Il 7 dicembre, tra gli Ambrogini d’Oro consegnati dal Comune di Milano, ci sarà anche lei: Carmen De Min, scomparsa lo scorso 6 febbraio, una delle Mamme Antifasciste che abbiamo sempre chiamato “Mamme del Leoncavallo”. Chi l’ha conosciuta, anche tra noi della Casa delle Donne, ricorda che diceva sempre: “Attente, i fascisti non se ne sono andati, possono ritornare…”.
Era nata in Veneto nel 1934 da una famiglia antifascista e la violenza delle SS e delle camicie nere l’aveva vissuta sulla pelle.
“Più di una volta fummo prelevati dai fascisti dentro casa e poi costretti ad andare contro un muro con i mitra puntati addosso. Rivolgevamo loro la schiena e sentivamo caricare le armi… Volevano sapere dove erano nascosti i partigiani. Fingevano di ucciderci come in un plotone di esecuzione. Al muro mia madre, mio padre, i miei fratelli più piccoli e io. Per forza sono cresciuta antifascista convinta!” ricorda nella bella autobiografia pubblicata dall’Enciclopedia delle Donne.
Era arrivata a Milano negli anni Sessanta, abitava in via Guerrini, zona Lambrate. Le sue due figlie, Ornella e Manuela, due ragazze di 19 e 18 anni, avevano iniziato a frequentare il centro sociale Leoncavallo nel 1976. Lì erano diventate amiche di Fausto e Iaio. Si trovavano spesso la sera a casa di Carmen, a suonare la chitarra o a preparare manifestazioni. C’erano anche la mamma di Fausto e la sorella di Iaio.
Ancora le parole di Carmen: “Era il 18 marzo 1978, un sabato, due giorni dopo il rapimento di Moro. Non mi dimenticherò mai quello che ho sentito al telegiornale: ‘Sono stati uccisi due ragazzi al Casoretto per un regolamento di conti tra drogati’. Mi pareva strano. Solo la mattina ho saputo con sgomento che erano proprio Fausto e Iaio i compagni assassinati! Non è vero! Non è vero! non potevo crederci, non era possibile… Ho pianto poco, perché una rabbia micidiale mi soffocava: loro semmai stavano lavorando a un libro bianco contro gli spacciatori!”.

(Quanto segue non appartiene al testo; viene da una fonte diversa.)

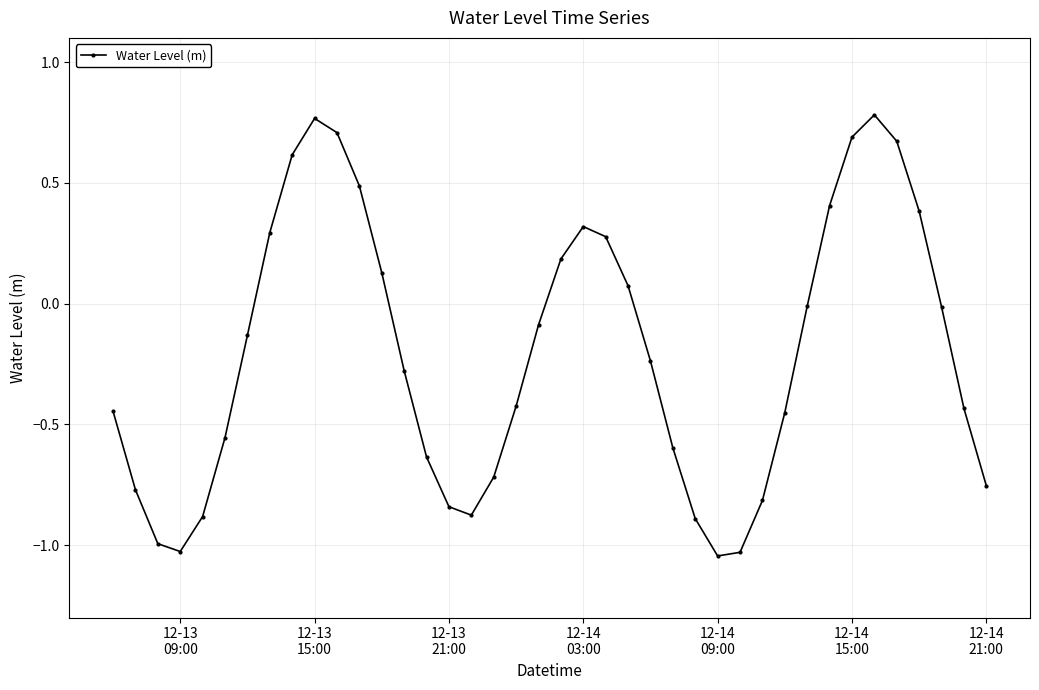

How many interior local peaks (higher than both neighbors) does the data have?

3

Non si dava pace, doveva fare qualcosa. “Le mie figlie mi hanno dato le loro agendine, mi sono messa a telefonare a tutti chiedendo, non del ragazzo e della ragazza, ma delle loro madri… Volevo parlare con la mamma. E parlavo, parlavo, dicevo che i giornali e la televisione raccontavano bugie. ‘Guardate che qui è un’altra storia, c’è sotto qualcosa di brutto… Come hanno ucciso quei due ragazzi potrebbero domani farlo ai nostri figli…’. La gran parte delle mamme che mi rispondevano si mettevano a piangere. (…) Alcune hanno proposto di andare tutte insieme ai funerali con uno striscione, altre di organizzare una riunione tra noi mamme… Poi sono andata a ordinare una corona con la firma: ‘Le Mamme del Leoncavallo’ e l’ho fatta portare all’obitorio, dove noi mamme avevamo l’appuntamento.”
Da quel giorno, le Mamme hanno iniziato a riunirsi. C’erano, oltre a Danila, mamma di Fausto, e a Iaia, sorella di Iaio, le mamme di Varalli, di Franceschi, di Brasili e molte altre.

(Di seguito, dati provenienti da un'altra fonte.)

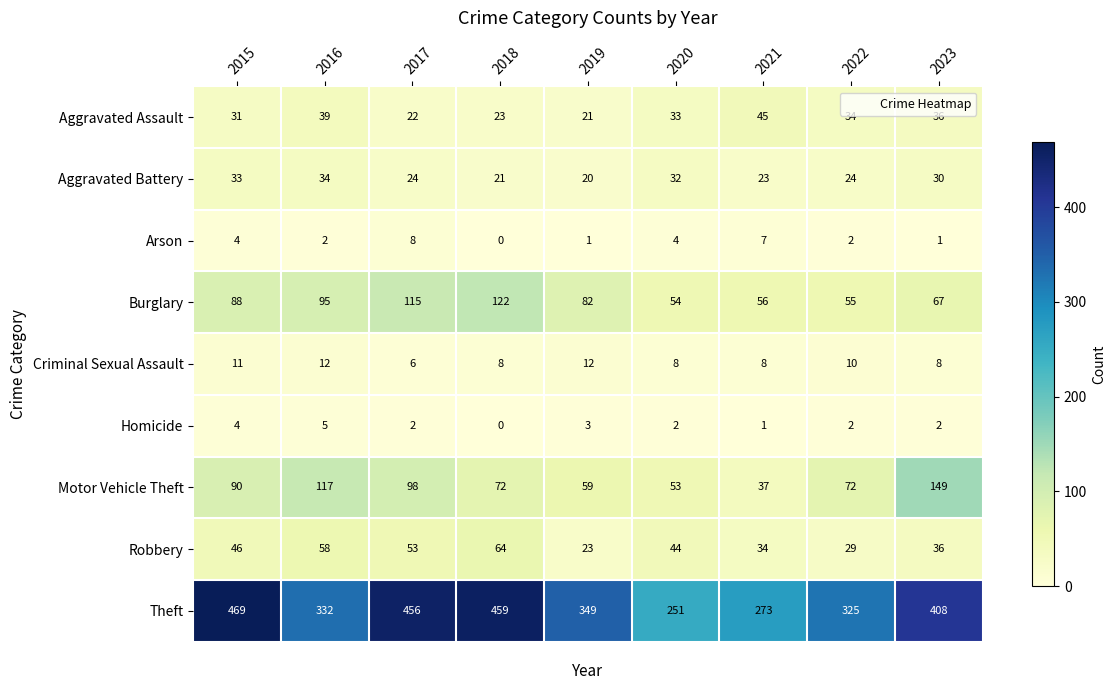

Rank the categories by Robbery value from highest to lowest.

2018, 2016, 2017, 2015, 2020, 2023, 2021, 2022, 2019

“Per vent’anni siamo andate al Tribunale, con o senza appuntamento, per incontrare o protestare con i giudici che cambiavano in continuazione. Una volta eravamo in cento, una volta in quindici, un’altra volta in sei. Per vent’anni… Io mi sono contata persino tutti i gradini che ci volevano per arrivare all’ufficio dei giudici… 940 scalini… 940 scalini per conoscere la verità: chi li ha uccisi e perché. Solo questo. Poi invece purtroppo c’è stata l’archiviazione. Nelle motivazioni c’era scritto: ‘archiviazione nonostante ci siano i nomi di personaggi fortemente indiziati appartenenti alla banda della Magliana di Roma e ai Nuclei Armati Rivoluzionari’, gruppo famigerato responsabile di tante stragi di quegli anni, compresa la stazione di Bologna”.
Carmen conclude così la sua lunga biografia, che è anche un omaggio a molte altre donne e madri di cui racconta la storia: “Le madri generano e non possono accettare che i sogni dei loro figli siano spezzati da contratti non rinnovati, da spazi negati, dall’impossibilità di amarsi e generare. Le madri vogliono poter generare e rigenerare vite, sogni e memoria come hanno fatto le madri argentine e le madri di ogni paese violentato dalla guerra.
Partendo dal sangue dei figli, un gruppo di donne si è messo in cammino.
Le Mamme Antifasciste hanno imparato dai giovani, dai loro figli, loro le hanno aiutate a crescere. Oggi, queste donne non smettono di trasmettere forza e memoria alle nuove generazioni”.